Retraites des agents en catégories actives : une suspension qui ne règle pas tout

, par Emmanuelle

Un décret publié le 7 mai 2026 précise les nouvelles règles applicables à compter du 1er septembre 2026 pour les agents de la Fonction publique exposés à des conditions de travail pénibles. Si certains départs anticipés sont temporairement préservés, FO rappelle que suspendre la réforme des retraites ne signifie pas l’abroger.

La suspension de la réforme des retraites de 2023, actée dans la Loi de financement de la Sécurité sociale pour 2026, a des conséquences pour les agents de la Fonction publique exerçant des métiers reconnus comme pénibles. Un décret publié le 7 mai 2026 vient préciser les règles applicables aux agents relevant des catégories dites actives et super actives à compter du 1er septembre 2026.

Dans la Fonction publique, certains métiers bénéficient d’un régime particulier en raison de leur pénibilité. Les emplois classés en catégorie active concernent des fonctions exposant les agents à des risques particuliers ou à des fatigues exceptionnelles. Les catégories super actives regroupent, elles, des métiers encore plus éprouvants, marqués notamment par la dangerosité, l’insalubrité ou une pénibilité renforcée.

Ces classifications permettent aux agents concernés de partir à la retraite plus tôt que dans le droit commun. La réforme des retraites de 2023 prévoyait toutefois un recul progressif de ces âges de départ anticipé.

Pour les agents en catégorie active, l’âge de départ devait progressivement passer de 57 à 59 ans selon les générations. Avec la suspension de la réforme, certains agents bénéficient temporairement de conditions plus favorables. Les assurés nés entre le 1er janvier 1969 et le 31 mars 1970 pourront ainsi partir à 57 ans et 9 mois. Pour les générations nées à partir du 1er avril 1970, l’âge de départ repartira ensuite progressivement à la hausse, à raison de trois mois supplémentaires par année denaissance.

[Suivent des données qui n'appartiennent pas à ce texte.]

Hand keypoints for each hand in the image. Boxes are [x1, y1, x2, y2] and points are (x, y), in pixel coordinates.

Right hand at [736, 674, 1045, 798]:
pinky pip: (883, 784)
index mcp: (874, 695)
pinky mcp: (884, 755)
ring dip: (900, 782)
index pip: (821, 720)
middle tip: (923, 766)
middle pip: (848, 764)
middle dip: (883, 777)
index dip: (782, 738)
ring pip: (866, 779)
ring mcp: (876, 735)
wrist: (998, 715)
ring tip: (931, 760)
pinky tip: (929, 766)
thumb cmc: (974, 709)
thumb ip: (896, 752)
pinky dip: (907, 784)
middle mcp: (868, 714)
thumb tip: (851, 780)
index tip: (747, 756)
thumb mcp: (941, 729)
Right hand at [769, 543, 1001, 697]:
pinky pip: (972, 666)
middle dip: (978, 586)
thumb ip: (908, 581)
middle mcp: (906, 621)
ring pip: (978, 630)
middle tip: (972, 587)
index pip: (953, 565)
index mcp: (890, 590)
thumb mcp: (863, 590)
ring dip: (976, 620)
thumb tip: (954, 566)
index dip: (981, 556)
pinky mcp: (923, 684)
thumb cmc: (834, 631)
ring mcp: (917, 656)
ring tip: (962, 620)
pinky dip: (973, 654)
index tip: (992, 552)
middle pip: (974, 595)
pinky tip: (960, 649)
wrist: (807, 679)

La condition de durée de services, elle, reste inchangée. Les agents devront toujours justifier de 17 ans de services en catégorie active pour bénéficier d’un départ anticipé. Depuis le 1er janvier 2024, les années effectuées comme contractuel peuvent également être prises en compte, dans la limite de 10 ans avant titularisation, comme services actifs.

Les agents relevant des catégories super actives sont également concernés par ces évolutions. La réforme de 2023 prévoyait un relèvement de l’âge de départ de 52 à 54 ans pour les générations nées à partir de septembre 1971. Là encore, la suspension vient modifier temporairement le calendrier applicable.

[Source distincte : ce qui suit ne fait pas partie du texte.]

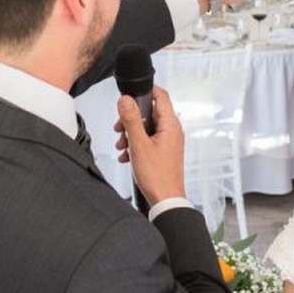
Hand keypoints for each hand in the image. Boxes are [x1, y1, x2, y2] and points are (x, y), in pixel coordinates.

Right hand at [113, 86, 185, 204]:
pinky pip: (148, 140)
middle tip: (121, 128)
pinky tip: (127, 155)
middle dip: (131, 119)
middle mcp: (172, 131)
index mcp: (170, 125)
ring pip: (146, 127)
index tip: (130, 97)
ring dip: (131, 134)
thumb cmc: (158, 177)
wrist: (165, 200)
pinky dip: (136, 144)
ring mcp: (168, 141)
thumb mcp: (139, 145)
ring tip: (122, 145)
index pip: (160, 95)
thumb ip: (131, 120)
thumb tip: (126, 100)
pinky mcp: (164, 151)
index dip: (144, 92)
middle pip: (149, 112)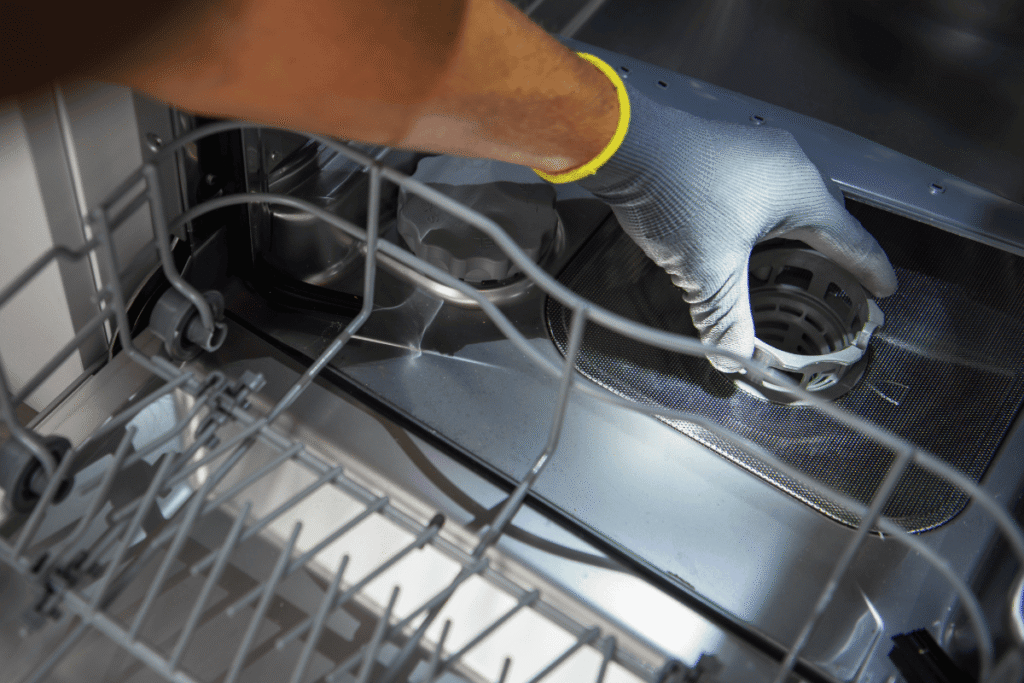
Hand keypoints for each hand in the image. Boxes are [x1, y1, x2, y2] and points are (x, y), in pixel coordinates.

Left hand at [578, 83, 897, 371]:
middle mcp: (788, 164)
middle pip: (825, 216)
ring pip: (792, 199)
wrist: (628, 145)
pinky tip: (749, 233)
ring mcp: (757, 152)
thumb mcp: (707, 270)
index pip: (851, 238)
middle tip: (842, 277)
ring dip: (797, 232)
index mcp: (800, 190)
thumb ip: (726, 317)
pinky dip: (768, 216)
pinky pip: (764, 187)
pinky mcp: (728, 151)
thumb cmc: (674, 193)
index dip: (870, 269)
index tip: (884, 287)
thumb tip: (734, 357)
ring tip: (796, 261)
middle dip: (835, 250)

Pour autant, certaines règles demeurent inchangées. Les conditions de services exigées restent fixées à 12 ans pour les emplois insalubres et à 32 ans pour certaines fonctions relevant des catégories super actives.

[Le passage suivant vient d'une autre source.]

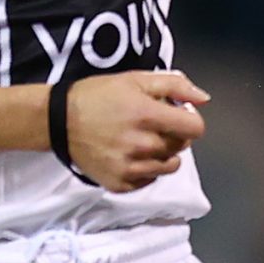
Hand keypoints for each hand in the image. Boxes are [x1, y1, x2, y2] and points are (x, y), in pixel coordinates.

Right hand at [65, 70, 208, 191]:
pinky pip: (149, 180)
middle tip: (155, 124)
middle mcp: (141, 145)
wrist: (59, 120)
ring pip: (169, 166)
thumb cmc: (98, 97)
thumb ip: (176, 86)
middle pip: (182, 146)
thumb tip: (203, 99)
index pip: (194, 129)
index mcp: (148, 116)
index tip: (179, 115)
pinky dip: (147, 169)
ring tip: (144, 140)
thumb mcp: (137, 79)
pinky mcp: (119, 183)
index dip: (190, 120)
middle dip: (175, 134)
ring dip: (164, 154)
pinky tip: (132, 154)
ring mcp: (129, 167)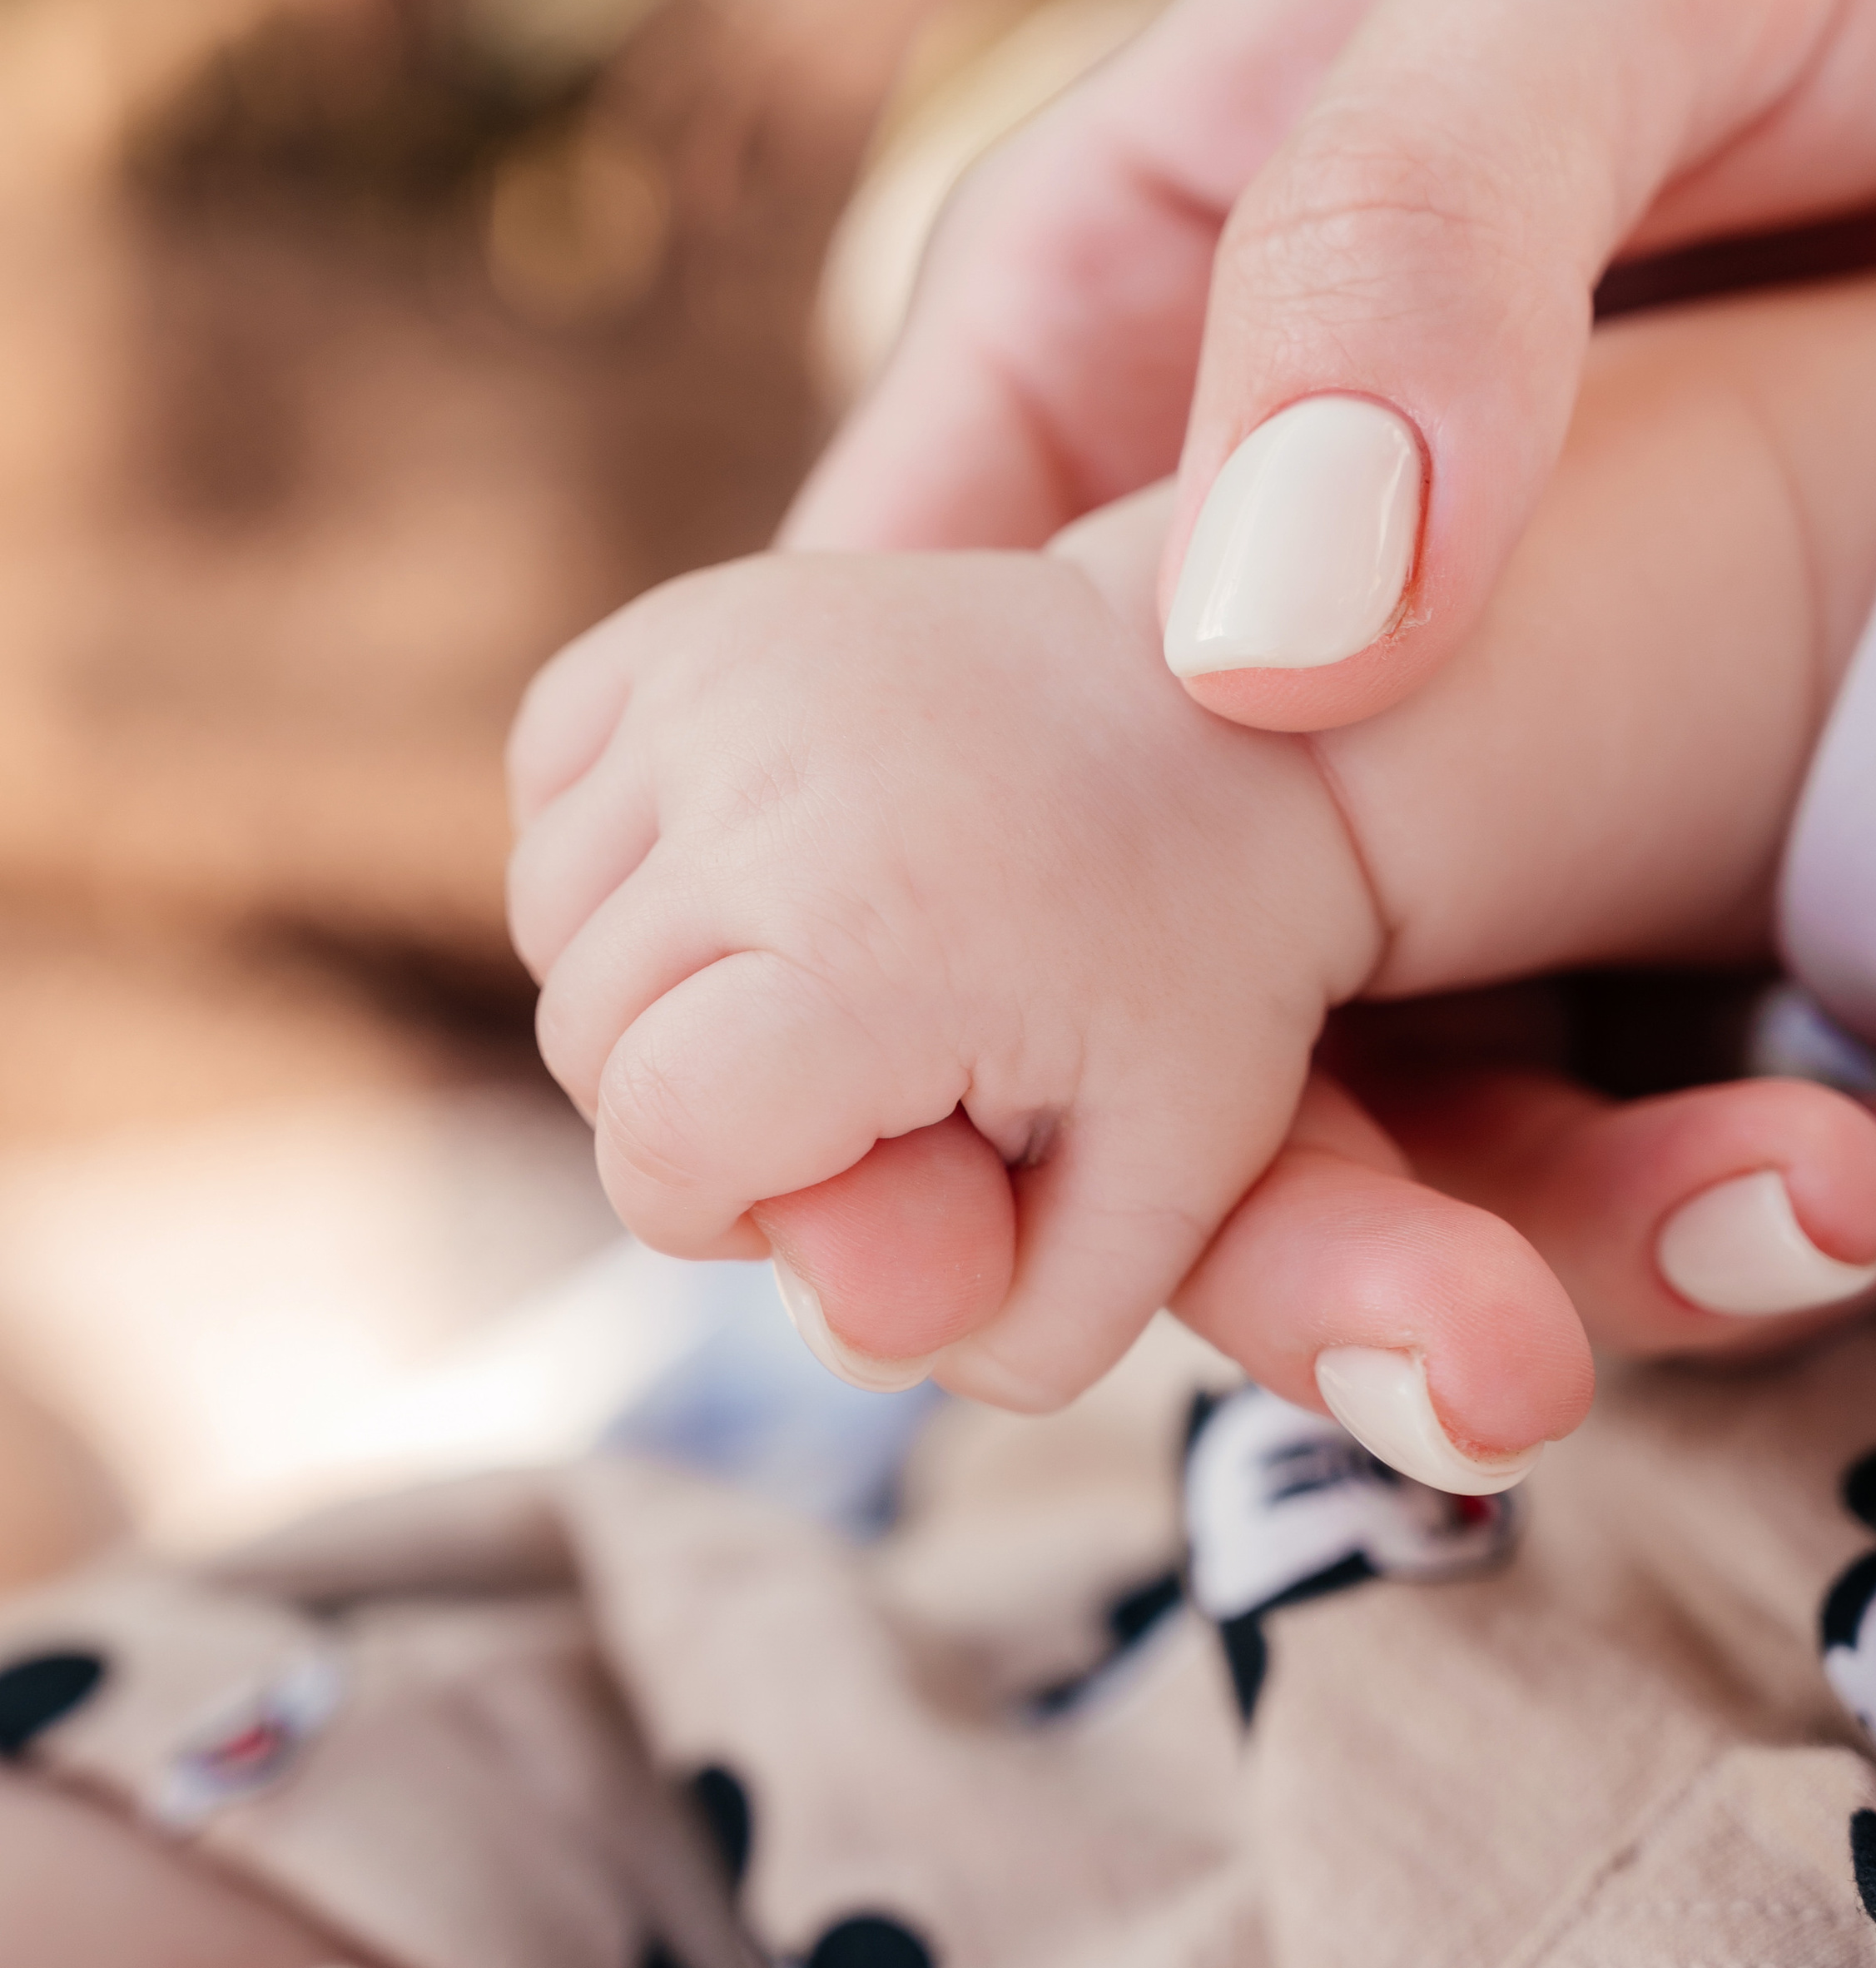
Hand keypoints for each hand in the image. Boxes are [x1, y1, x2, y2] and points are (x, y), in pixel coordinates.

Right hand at [506, 524, 1382, 1410]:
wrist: (1230, 722)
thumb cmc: (1199, 970)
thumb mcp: (1173, 1190)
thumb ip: (1019, 1328)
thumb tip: (845, 1346)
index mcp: (875, 943)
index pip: (656, 1143)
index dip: (723, 1201)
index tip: (832, 1175)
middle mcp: (764, 789)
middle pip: (587, 1038)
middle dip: (690, 1100)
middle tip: (851, 1075)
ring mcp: (717, 679)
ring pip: (553, 914)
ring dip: (647, 976)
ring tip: (815, 962)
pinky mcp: (691, 621)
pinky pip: (554, 778)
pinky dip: (619, 847)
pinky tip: (756, 863)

Pour Force Ouvrière, cette suspension ne saurait être présentée comme une victoire suffisante. Suspendre n’est pas abroger. FO continue de revendiquer l’abrogation de la réforme des retraites de 2023, une réforme injuste, brutale et injustifiée, qui pénalise lourdement les salariés comme les agents publics.

Pour les fonctionnaires concernés, les règles restent donc mouvantes. Leur départ à la retraite dépendra à la fois de leur année de naissance, de leur parcours professionnel, mais aussi des prochains arbitrages politiques. FO restera pleinement mobilisée pour défendre les droits des agents exposés à la pénibilité et pour obtenir le retrait définitif de cette réforme.